Friday, December 7, 2012

Abstract: Traditional Chinese medicine in dry eye

Dry eye is a common health problem worldwide, causing significant discomfort and inconvenience to sufferers. The conventional treatment of dry eye via topical administration of eye drops is deemed palliative and unsatisfactory to many. Traditional Chinese medicine (TCM) has shown some promise in dry eye treatment; however, the extent of its use and acceptance is uncertain. We evaluated the knowledge, attitude, and practice of institutional TCM practitioners in the treatment of dry eye in Singapore. A questionnaire was generated to address the study aims and sent to TCM practitioners listed in the Singapore TCM practitioners' board database. About three quarters of respondents thought that dry eye was not severe enough to be a public health burden but most thought that TCM was effective in the treatment of dry eye. Acupuncture and herbal medicine were most commonly used TCM modalities in dry eye treatment, and a single TCM treatment session would be charged S$20-50 by the practitioner. The majority of surveyed institutional TCM practitioners in Singapore believe that TCM is relevant in dry eye treatment. Public awareness should be raised regarding the availability of TCM as alternative medicine for dry eye.

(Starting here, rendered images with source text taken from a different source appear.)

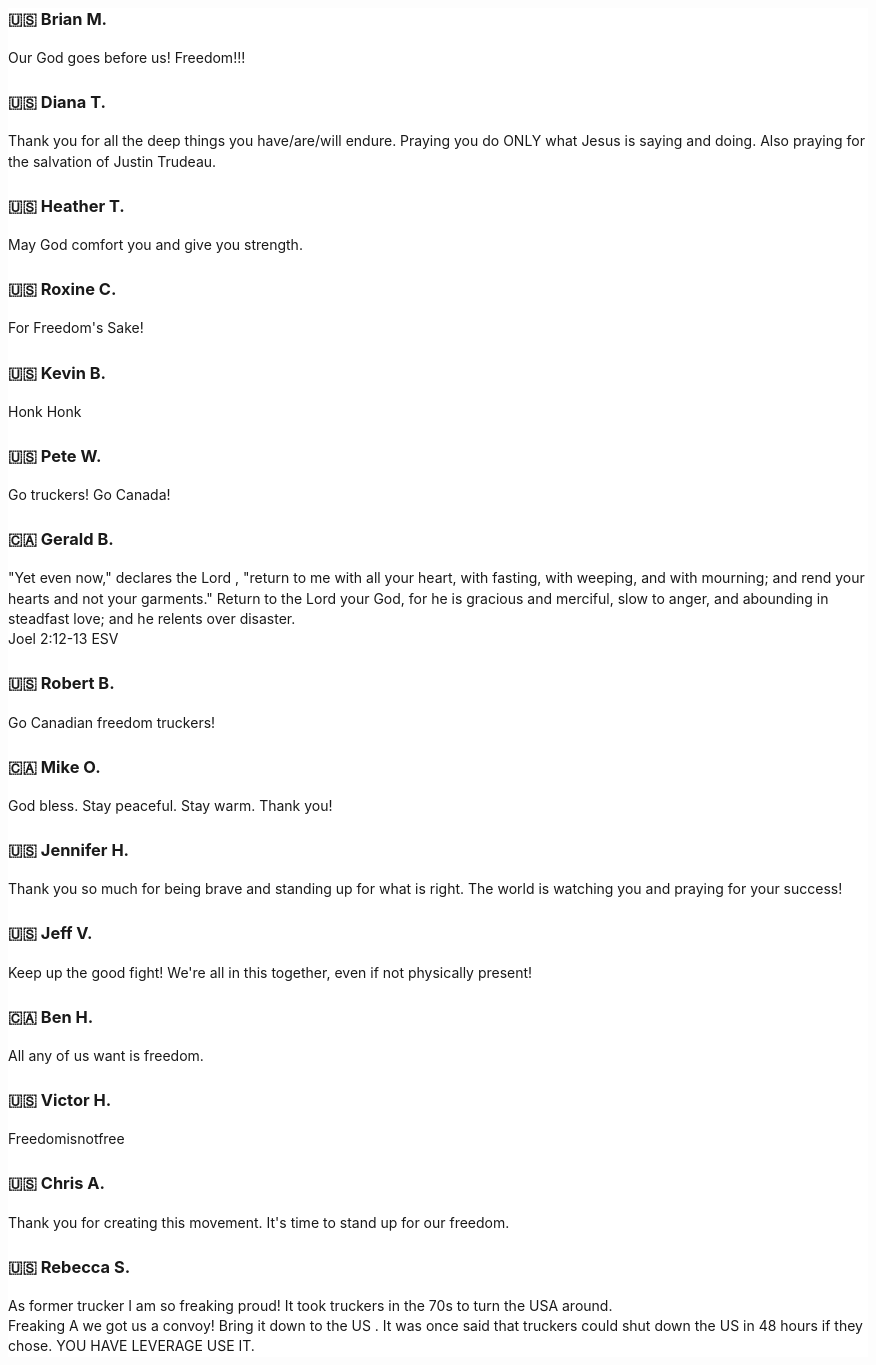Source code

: ### 🇺🇸 Brian M.
Our God goes before us! Freedom!!! 

### 🇺🇸 Diana T.
Thank you for all the deep things you have/are/will endure. Praying you do ONLY what Jesus is saying and doing. Also praying for the salvation of Justin Trudeau. 

### 🇺🇸 Heather  T.
May God comfort you and give you strength. 

### 🇺🇸 Roxine C.
For Freedom's Sake!

### 🇺🇸 Kevin B.
Honk Honk

### 🇺🇸 Pete W.
Go truckers!  Go Canada!

### 🇨🇦 Gerald B.
"Yet even now," declares the Lord , "return to me with all your heart, with fasting, with weeping, and with mourning; and rend your hearts and not your garments." Return to the Lord your God, for he is gracious and merciful, slow to anger, and abounding in steadfast love; and he relents over disaster.<br />Joel 2:12‭-‬13 ESV

### 🇺🇸 Robert B.
Go Canadian freedom truckers!

### 🇨🇦 Mike O.
God bless. Stay peaceful. Stay warm. Thank you!

### 🇺🇸 Jennifer H.
Thank you so much for being brave and standing up for what is right.  The world is watching you and praying for your success!  

### 🇺🇸 Jeff V.
Keep up the good fight!  We're all in this together, even if not physically present!

### 🇨🇦 Ben H.
All any of us want is freedom.

### 🇺🇸 Victor H.
Freedomisnotfree

### 🇺🇸 Chris A.
Thank you for creating this movement. It's time to stand up for our freedom.

### 🇺🇸 Rebecca S.
As  former trucker I am so freaking proud! It took truckers in the 70s to turn the USA around.<br />Freaking A we got us a convoy! Bring it down to the US . It was once said that truckers could shut down the US in 48 hours if they chose. YOU HAVE LEVERAGE USE IT.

ScientificWorldJournal. 2012;2012:923059. doi: 10.1100/2012/923059. Epub 2012 Nov 8.
Lan W, Lee SY, Lee MX, Tong L.
Singapore Eye Research Institute, 11 Third Hospital Avenue, Singapore 168751 ; Yong Loo Lin School of Medicine, National University of Singapore, Singapore 117597.

1 comment:

CH said...

I am a six year dry-eye sufferer and a believer. I went into trying acupuncture two years ago with a healthy dose of skepticism. I read about the possibilities of using it for dry eye on the Internet and by chance found an Acupuncturist in Kansas City, MO who had treated dry eye patients before. I gave him a try (Sherman She is his name) and having done nothing else different in my routine have gone from living behind moisture chamber goggles during waking hours to being able to wear “regular” glasses when I am home in my humidity/draft controlled environment and more and more often in “good” conditions in other places (very limited air movement). It is one person's experience and I believe having an Acupuncturist that knows dry eye is critical but I could not be happier with where I am today compared to two years back.